[[ Supplied records open ]]

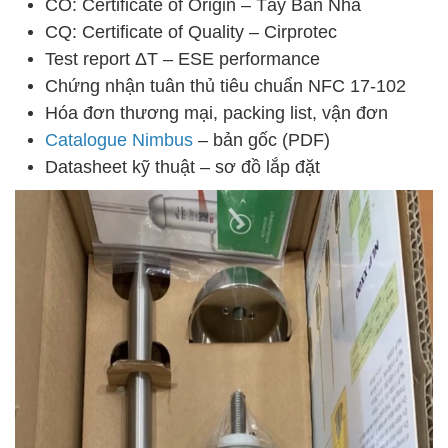
CO: Certificate of Origin – Tây Ban Nha
CQ: Certificate of Quality – Cirprotec
Test report ΔT – ESE performance
Chứng nhận tuân thủ tiêu chuẩn NFC 17-102
Hóa đơn thương mại, packing list, vận đơn
Catalogue Nimbus
– bản gốc (PDF)
Datasheet kỹ thuật – sơ đồ lắp đặt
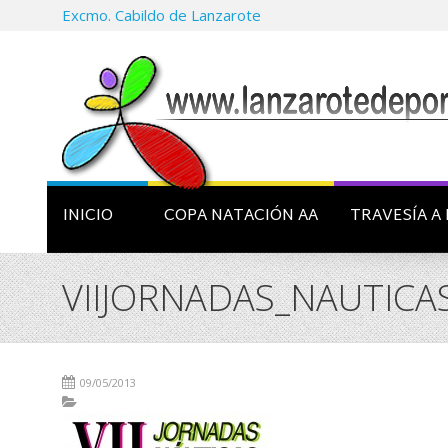
Excmo. Cabildo de Lanzarote
INICIO
COPA NATACIÓN AA
TRAVESÍA A 
VIIJORNADAS_NAUTICA
09/05/2013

[[ Supplied records closed ]]

§ To do: The word is "Certificate". Copy every line above where it appears.

§ Task output:
CO: Certificate of Origin – Tây Ban Nha
CQ: Certificate of Quality – Cirprotec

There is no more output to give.